Bangladeshi Garment Workers Get a Chance at an Education
Sumaiya Nehla Saif, Chittagong Community Manager
Chittagong, 4 July 2016
An article by the Institute for Global Labor and Human Rights identified the collapse of Rana Plaza, a garments factory in Bangladesh, as the deadliest disaster in the history of the garment industry worldwide. The building housed five factories and 3,639 workers and collapsed on April 24, 2013 due to poor structural conditions. The factories produced clothing for widely known fashion retailers in the United States, Europe and Canada. The workers did about 90 -100 hours a week and were paid as low as a few cents per hour and included minors, as well. Young “helpers” earned 12 cents an hour, while “junior operators” took home 22 cents an hour, or approximately $10.50 a week. Senior sewers received slightly more at a meager 24 cents an hour. These conditions resemble the working conditions of stitchers all over Bangladesh, even today. The ready-made garments (RMG) sector – mass-produced finished textile products of the clothing industry – is a hugely important part of the country's economy. Yet even after such tragedies as Rana Plaza, the industry continues to be exploitative to its workers.
A large proportion of RMG workers are young women who forgo education to help provide for their families, who are often poor. The Asian University for Women (AUW) in Chittagong, Bangladesh, known for empowering women from developing countries from Asia and Middle East, has taken an inclusive approach toward empowering garment workers to protect their livelihood and educate female workers to be future leaders.
Through the university's program, Pathways to Promise, which started in August 2015, 22 young garment workers have become students and are on a new path toward a better life. The program provides them with two years of preparatory courses, including English, mathematics, computer and critical thinking skills, which are needed to be eligible for the four-year undergraduate program. The students are also provided with free boarding, meals, healthcare and other essential needs for college. AUW has also looked into the financial responsibility of the workers towards their families and has asked the employers to utilize their corporate social responsibility (CSR) funds to provide the women with their usual monthly salaries for five years, even without guarantee that these workers will go back to work for them.

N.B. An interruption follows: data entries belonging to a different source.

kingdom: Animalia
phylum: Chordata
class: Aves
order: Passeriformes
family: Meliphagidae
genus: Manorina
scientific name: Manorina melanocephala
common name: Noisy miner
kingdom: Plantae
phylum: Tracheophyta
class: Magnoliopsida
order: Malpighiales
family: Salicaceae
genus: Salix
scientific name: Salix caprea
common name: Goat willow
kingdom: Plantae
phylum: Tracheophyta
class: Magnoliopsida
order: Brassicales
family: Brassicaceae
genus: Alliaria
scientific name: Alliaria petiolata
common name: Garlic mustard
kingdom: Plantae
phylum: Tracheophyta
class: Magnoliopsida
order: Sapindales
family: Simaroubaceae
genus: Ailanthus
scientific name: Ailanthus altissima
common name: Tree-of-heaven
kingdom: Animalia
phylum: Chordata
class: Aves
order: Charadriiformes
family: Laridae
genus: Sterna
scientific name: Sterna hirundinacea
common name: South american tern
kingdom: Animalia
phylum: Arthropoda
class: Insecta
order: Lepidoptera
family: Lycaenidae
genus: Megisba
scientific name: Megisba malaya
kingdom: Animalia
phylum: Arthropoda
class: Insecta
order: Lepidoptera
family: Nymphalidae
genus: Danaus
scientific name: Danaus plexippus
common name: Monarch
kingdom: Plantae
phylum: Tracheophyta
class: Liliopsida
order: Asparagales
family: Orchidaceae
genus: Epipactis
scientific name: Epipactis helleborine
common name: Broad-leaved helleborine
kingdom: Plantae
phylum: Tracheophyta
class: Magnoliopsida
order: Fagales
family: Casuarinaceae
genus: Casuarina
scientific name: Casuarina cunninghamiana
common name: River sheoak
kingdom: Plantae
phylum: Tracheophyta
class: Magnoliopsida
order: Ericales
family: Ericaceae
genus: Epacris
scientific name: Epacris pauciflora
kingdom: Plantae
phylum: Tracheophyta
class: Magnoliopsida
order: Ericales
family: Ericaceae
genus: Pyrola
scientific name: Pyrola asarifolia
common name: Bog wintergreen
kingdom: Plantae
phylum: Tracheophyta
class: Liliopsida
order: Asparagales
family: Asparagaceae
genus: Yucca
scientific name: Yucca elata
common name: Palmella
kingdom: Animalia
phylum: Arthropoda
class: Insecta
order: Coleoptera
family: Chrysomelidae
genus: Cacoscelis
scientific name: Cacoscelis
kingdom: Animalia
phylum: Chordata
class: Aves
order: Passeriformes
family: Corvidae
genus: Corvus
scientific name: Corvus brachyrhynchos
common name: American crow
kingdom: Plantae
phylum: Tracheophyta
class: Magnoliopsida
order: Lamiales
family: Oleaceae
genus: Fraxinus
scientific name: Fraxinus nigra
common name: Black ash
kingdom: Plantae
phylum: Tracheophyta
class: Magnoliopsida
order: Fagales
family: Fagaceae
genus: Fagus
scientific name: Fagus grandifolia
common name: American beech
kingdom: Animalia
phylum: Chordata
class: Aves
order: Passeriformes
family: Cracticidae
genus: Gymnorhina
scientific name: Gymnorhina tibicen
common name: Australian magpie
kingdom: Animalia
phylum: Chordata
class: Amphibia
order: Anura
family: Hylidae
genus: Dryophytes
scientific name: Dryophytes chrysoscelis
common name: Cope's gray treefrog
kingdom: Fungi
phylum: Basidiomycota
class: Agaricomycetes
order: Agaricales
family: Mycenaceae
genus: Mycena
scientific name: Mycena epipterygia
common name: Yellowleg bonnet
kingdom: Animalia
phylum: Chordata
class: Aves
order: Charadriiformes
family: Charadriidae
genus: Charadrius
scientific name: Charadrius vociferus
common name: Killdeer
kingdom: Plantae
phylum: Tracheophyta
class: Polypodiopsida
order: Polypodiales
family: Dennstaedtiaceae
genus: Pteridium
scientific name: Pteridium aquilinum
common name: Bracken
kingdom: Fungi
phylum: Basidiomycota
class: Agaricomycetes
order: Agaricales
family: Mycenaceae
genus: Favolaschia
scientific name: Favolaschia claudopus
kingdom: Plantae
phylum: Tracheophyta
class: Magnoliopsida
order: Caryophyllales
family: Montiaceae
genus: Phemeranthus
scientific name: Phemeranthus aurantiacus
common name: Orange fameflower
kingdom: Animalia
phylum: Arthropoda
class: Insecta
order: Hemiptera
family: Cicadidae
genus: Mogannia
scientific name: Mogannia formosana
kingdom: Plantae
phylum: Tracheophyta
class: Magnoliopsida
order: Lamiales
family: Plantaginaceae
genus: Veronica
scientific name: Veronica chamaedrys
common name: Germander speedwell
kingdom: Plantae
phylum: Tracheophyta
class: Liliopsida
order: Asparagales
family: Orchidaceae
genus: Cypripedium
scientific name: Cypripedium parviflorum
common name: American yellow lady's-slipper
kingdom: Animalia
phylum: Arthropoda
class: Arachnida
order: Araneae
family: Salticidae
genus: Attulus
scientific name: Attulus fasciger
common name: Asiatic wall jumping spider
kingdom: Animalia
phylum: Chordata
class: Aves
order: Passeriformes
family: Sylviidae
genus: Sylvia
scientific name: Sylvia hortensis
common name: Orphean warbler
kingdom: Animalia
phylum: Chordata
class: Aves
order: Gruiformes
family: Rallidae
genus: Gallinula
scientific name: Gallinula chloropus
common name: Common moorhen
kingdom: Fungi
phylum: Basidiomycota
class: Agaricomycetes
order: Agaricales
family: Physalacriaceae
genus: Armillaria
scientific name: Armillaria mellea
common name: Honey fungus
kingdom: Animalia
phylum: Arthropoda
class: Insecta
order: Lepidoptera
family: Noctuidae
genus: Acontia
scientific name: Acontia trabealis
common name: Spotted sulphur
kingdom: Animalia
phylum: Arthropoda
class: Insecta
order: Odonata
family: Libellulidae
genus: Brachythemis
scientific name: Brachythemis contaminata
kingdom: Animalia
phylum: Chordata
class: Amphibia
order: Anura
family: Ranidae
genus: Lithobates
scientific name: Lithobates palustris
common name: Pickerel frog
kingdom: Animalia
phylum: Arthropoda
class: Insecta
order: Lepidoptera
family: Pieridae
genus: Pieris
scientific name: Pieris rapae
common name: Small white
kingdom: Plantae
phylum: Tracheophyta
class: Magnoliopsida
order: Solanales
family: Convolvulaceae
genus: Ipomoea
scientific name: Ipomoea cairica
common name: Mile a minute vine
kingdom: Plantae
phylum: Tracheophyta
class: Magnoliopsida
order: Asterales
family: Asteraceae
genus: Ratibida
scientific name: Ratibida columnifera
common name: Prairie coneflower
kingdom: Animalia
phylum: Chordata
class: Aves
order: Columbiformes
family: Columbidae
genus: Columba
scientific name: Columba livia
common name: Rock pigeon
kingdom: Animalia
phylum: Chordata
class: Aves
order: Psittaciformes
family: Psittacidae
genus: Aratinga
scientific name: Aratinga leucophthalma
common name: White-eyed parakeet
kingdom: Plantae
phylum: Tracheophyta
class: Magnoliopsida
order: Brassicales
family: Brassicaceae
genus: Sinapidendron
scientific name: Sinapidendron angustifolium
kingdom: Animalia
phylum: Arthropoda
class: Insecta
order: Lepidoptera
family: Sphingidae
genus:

Building off the success of the pilot, AUW plans to take in new students from participating garment factories to carry on its commitment to empower and educate female workers from the RMG sector. It is promising to hear these students talk about gender discrimination and class discrimination in their classes and utilize this opportunity to rise above their humble beginnings. It is also a commendable step for the participating companies to agree to send their workers to get an education and compensate them over the five years. The Pathways to Promise initiative is a good start to providing new opportunities to young women with few alternatives. However, there are still about four-million workers out there who suffer from poor working conditions and unacceptable wages and similar projects are called for to ensure a more dignified future for them.